When I’m asked to give a talk about or consult on policies around open data I’ve noticed there are a few questions that are most frequently asked:
“How do I assess the risks to the government of doing open data?”
“My bosses say that we can only release data if we know people aren’t going to do anything wrong/embarrassing/illegal/bad with it”
I would argue that these question are either flawed in their logic, or have already been largely addressed.
Firstly, it seems problematic to assess the risks of open data, without also assessing the opportunity. Any activity – from walking out my front door to scaling Mount Everest carries with it risks. What needs to be measured are not the risks in isolation but the risks balanced against the opportunity and benefits.
But more importantly, the logic of the question is flawed in another manner. It suggests that the government only take action if every possible negative use can be prevented.
Let’s forget about data for a second – imagine you are building a road. Now ask: “what are the risk’s that someone might misuse this road?” Well… they are significant. People are going to speed and they are going to jay walk. But it gets worse. Someone may rob a bank and then use the road as part of their escape route. Of course, the road will also provide more efficient transportation for 1000s of people, it will reduce costs, improve access, help ambulances save peoples lives and do millions of other things, but people will also misuse it.
However, at no point in any policy discussion in any government has anyone said “we can’t build this road because, hypothetically, someone may speed or use it as an escape route during a robbery.”
And yet, this logic is frequently accepted, or at least goes unchallenged, as appropriate when discussing open data.
The fact is, most governments already have the necessary policy infrastructure for managing the overwhelming majority of risks concerning open data. Your government likely has provisions dealing with privacy – if applied to open data this should address these concerns. Your government likely has provisions for dealing with confidential and security related issues – if applied to open data this should address these concerns.
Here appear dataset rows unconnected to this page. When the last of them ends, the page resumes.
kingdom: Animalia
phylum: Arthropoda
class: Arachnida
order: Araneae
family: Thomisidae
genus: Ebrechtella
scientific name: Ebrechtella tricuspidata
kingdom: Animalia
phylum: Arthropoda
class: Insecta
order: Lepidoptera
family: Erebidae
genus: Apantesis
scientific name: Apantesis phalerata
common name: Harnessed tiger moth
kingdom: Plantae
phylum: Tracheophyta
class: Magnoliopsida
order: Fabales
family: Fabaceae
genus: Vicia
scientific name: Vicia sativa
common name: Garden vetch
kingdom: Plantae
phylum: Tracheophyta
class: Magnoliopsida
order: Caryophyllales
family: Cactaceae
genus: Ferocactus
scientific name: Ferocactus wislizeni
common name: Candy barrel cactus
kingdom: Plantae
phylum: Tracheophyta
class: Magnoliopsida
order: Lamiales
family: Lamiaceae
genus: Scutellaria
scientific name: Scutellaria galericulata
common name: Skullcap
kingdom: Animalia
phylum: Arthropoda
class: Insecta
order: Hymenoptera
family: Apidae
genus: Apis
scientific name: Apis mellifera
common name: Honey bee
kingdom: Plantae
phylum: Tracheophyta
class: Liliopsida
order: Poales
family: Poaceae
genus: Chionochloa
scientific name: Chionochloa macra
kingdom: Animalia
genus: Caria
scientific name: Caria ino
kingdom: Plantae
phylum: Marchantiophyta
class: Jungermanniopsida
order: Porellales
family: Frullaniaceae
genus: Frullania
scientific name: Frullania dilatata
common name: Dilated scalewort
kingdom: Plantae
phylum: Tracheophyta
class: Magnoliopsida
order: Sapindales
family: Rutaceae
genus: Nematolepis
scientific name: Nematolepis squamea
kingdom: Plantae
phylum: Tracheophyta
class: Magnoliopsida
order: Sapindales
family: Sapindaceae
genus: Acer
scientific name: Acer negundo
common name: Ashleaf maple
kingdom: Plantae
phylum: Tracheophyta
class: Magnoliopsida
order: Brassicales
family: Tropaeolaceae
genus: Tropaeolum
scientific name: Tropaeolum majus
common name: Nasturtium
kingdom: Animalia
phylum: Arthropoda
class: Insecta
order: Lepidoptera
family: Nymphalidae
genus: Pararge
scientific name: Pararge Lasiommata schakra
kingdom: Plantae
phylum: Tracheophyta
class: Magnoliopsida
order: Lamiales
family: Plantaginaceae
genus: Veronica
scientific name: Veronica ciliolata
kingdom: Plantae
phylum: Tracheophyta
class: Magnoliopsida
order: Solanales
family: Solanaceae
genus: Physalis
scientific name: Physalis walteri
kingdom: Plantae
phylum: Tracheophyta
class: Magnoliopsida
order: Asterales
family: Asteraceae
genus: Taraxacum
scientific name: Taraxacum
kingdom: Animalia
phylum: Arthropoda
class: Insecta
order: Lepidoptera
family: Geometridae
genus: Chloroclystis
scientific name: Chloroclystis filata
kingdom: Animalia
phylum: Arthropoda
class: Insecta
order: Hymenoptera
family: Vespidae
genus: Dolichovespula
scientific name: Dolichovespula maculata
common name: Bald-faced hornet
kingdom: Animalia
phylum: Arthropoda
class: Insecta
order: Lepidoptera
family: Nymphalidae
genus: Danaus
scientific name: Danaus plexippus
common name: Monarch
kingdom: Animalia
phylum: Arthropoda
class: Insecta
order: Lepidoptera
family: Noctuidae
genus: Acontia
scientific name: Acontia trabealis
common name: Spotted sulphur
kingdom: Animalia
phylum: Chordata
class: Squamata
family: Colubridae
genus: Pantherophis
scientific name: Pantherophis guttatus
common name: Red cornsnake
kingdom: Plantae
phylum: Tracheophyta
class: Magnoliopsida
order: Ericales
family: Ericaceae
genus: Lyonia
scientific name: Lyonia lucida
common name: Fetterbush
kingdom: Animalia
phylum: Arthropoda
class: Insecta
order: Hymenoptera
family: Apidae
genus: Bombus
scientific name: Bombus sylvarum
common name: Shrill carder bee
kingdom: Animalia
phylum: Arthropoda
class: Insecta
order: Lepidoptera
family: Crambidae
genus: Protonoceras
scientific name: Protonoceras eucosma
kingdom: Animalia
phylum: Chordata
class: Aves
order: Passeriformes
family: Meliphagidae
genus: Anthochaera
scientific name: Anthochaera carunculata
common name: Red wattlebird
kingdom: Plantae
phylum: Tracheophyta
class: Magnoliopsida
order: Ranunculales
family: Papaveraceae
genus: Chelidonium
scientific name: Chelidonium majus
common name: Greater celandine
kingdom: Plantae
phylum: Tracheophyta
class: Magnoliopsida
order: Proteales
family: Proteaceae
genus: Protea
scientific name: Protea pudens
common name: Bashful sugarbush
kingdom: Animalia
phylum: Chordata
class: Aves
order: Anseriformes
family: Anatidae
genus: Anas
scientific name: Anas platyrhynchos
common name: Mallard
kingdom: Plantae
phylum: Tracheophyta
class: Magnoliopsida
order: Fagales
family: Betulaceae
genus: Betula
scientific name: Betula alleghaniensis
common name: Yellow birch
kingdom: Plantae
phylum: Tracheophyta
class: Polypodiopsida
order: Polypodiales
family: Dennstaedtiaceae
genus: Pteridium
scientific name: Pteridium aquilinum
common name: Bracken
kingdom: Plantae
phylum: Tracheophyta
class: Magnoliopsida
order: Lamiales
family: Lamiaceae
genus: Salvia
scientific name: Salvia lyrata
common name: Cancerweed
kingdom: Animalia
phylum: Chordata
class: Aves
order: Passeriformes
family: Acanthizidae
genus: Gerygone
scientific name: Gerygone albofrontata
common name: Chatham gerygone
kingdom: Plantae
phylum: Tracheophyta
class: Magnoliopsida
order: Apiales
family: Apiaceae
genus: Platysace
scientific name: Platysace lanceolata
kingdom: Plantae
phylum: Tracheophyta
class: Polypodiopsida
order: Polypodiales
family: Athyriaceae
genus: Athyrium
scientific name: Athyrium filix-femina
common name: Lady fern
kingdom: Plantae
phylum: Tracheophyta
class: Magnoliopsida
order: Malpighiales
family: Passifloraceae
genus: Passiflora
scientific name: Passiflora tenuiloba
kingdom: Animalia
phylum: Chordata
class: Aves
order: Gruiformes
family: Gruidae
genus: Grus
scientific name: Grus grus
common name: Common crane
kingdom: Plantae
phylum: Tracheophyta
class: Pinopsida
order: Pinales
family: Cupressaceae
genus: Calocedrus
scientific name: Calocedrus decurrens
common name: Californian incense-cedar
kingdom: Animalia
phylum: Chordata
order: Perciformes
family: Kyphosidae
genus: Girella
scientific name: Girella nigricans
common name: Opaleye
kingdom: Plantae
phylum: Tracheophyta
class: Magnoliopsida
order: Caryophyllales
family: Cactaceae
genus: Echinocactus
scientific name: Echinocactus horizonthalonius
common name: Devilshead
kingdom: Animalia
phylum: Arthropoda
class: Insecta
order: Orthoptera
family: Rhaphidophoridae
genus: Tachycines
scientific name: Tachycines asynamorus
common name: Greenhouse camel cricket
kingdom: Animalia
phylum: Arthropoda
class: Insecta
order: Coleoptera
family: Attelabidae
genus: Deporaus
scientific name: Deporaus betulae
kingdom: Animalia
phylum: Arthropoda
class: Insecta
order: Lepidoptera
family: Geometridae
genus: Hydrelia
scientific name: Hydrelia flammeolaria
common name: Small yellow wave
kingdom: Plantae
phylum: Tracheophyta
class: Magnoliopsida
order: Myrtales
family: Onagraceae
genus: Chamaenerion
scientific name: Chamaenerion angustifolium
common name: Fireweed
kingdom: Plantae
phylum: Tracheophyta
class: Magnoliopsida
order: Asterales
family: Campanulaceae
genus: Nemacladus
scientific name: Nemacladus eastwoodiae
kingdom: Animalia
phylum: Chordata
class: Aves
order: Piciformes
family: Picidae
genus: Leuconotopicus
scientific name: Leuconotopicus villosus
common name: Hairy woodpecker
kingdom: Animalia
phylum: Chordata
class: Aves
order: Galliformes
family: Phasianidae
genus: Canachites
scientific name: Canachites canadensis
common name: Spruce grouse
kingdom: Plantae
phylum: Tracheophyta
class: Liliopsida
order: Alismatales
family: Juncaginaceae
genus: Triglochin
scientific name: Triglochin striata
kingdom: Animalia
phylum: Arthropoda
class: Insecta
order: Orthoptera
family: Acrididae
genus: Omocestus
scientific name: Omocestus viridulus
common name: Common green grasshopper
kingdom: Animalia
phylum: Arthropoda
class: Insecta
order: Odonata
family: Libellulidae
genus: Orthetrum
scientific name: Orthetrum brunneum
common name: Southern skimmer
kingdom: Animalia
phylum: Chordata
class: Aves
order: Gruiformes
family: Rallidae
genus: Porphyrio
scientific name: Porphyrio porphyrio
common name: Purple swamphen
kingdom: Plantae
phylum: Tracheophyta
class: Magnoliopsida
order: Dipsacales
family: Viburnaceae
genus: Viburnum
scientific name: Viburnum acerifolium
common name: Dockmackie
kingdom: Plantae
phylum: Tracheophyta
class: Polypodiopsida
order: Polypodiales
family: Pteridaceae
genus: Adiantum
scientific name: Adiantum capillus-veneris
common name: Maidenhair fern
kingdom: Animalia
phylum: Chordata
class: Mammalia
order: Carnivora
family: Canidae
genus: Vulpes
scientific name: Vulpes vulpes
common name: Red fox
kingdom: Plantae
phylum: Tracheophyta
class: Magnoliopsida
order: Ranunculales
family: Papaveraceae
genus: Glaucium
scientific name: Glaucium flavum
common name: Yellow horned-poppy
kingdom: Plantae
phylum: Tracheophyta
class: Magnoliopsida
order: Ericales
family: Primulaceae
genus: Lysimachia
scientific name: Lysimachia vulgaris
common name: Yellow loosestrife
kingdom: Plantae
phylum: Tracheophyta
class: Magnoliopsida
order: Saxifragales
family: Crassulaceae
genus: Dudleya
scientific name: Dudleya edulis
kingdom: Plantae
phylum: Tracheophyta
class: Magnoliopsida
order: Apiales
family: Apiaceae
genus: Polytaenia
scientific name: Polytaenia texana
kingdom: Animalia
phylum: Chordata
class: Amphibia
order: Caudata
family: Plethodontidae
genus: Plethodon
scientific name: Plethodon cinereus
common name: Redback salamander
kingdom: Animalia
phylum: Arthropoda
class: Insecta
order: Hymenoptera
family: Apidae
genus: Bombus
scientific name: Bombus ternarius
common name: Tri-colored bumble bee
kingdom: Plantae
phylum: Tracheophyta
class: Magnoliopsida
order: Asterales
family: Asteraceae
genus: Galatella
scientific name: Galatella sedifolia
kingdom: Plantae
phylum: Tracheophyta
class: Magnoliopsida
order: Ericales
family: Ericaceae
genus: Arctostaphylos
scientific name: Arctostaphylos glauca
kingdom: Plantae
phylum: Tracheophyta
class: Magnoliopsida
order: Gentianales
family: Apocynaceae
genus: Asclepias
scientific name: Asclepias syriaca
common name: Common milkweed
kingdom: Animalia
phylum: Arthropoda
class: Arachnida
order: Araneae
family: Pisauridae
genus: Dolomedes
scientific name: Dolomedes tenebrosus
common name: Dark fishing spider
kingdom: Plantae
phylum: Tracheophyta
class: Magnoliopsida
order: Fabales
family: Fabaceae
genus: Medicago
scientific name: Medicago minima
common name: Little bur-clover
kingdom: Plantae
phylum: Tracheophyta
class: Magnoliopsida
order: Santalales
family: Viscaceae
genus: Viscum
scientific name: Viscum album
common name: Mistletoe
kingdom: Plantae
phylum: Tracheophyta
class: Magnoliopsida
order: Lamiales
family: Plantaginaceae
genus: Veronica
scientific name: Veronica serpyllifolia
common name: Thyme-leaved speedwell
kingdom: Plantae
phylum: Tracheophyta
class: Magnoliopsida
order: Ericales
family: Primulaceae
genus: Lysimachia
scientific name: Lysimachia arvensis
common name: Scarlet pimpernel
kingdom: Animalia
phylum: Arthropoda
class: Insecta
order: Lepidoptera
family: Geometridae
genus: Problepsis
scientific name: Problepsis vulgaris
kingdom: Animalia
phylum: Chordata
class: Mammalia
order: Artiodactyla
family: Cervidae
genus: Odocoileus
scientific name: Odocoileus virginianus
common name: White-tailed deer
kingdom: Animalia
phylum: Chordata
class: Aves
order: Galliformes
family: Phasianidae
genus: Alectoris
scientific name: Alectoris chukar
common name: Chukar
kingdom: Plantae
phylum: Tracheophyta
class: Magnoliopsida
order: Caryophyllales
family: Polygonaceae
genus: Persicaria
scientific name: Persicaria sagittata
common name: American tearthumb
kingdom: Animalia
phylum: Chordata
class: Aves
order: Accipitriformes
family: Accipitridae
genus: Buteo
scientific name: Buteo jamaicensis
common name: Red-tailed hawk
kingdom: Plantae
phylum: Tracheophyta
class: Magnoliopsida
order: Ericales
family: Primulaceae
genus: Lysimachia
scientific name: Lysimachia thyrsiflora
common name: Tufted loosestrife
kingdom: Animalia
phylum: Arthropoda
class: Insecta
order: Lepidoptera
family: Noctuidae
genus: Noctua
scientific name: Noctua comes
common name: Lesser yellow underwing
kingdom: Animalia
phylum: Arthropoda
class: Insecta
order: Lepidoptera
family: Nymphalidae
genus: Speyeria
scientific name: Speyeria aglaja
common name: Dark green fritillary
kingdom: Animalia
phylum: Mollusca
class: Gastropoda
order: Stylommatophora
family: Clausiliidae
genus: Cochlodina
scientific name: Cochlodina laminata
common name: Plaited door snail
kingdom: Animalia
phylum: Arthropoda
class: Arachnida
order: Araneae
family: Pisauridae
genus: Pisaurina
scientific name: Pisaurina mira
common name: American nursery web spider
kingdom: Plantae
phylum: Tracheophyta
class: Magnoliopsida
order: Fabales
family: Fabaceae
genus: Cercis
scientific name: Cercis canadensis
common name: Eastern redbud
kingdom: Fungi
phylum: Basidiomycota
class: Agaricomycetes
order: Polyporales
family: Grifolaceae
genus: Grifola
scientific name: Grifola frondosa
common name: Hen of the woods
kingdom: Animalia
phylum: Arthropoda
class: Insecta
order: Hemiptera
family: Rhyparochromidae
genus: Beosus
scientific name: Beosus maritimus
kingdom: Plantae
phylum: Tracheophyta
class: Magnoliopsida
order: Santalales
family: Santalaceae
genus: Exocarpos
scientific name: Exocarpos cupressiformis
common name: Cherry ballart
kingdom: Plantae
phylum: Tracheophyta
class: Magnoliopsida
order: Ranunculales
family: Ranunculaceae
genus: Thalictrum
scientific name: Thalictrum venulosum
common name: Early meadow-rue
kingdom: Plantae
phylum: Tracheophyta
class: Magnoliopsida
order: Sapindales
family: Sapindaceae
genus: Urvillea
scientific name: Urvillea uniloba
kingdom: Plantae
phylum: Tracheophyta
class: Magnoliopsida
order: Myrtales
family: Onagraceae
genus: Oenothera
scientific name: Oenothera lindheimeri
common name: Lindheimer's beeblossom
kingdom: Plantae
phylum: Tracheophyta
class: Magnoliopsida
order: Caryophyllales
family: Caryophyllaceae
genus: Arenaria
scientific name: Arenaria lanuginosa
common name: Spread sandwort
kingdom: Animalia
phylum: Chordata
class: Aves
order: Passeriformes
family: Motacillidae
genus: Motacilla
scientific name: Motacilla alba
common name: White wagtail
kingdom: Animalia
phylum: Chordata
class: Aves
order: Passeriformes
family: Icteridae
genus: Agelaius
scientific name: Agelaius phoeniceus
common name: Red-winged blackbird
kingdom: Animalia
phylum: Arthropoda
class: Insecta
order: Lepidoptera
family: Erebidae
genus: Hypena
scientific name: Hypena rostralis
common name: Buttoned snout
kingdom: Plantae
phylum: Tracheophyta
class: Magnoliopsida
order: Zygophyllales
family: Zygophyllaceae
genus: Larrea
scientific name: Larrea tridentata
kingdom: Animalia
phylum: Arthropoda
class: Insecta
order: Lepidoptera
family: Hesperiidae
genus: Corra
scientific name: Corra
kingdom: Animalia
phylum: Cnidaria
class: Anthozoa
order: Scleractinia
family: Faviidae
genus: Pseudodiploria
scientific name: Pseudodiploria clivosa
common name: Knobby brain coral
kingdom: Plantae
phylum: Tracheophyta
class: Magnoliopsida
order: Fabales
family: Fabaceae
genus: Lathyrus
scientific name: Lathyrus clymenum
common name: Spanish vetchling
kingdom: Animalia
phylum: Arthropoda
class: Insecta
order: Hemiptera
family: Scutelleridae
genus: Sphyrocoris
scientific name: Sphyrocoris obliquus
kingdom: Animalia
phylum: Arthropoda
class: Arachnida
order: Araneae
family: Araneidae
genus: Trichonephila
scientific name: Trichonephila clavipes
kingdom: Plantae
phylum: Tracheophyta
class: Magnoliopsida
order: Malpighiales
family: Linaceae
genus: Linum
Finally, your government(s) likely has a legal system that outlines what is, and is not legal – when it comes to the use of open data, this legal system is in effect.
If someone gets caught speeding, we have enforcement officials and laws that catch and punish them. The same is true with data. If someone uses it to do something illegal we already have a system in place for addressing that. This is how we manage the risk of misuse. It is seen as acceptable for every part of our life and every aspect of our society. Why not with open data too?
The opportunity, of both roads and data, are significant enough that we build them and share them despite the fact that a small number of people may not use them appropriately. Should we be concerned about those who will misuse them? Absolutely. But do we allow a small amount of misuse to stop us from building roads or sharing data? No. We mitigate the concern.
With open data, I’m happy to report that we already have the infrastructure in place to do just that.